Go through the records and copy each line where the string "thumb" occurs.

== INPUT RECORDS

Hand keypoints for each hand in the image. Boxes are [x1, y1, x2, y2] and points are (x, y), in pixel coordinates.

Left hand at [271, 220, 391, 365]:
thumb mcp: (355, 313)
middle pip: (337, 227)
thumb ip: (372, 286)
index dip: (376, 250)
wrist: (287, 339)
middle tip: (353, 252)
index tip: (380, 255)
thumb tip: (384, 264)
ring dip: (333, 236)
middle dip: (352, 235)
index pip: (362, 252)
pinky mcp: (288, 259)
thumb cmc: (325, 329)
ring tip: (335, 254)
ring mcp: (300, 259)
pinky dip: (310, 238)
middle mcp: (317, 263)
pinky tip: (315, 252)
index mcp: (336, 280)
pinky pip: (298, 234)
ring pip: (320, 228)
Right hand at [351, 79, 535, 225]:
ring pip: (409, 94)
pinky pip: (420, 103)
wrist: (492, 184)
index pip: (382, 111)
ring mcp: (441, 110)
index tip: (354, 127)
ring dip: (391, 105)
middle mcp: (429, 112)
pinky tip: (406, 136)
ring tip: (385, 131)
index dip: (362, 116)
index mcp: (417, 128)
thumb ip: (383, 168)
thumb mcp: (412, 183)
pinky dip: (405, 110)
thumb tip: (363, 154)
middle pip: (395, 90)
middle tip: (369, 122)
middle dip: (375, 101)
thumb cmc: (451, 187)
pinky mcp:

====

RESULT -
thumb mcp: (355, 313)
thumb ip: (372, 286)
thumb tip: (384, 264)
thumb cmc: (325, 329)
thumb ip: (383, 168)
thumb mcp: (412, 183)
thumb tip: (363, 154)
thumb cmc: (451, 187)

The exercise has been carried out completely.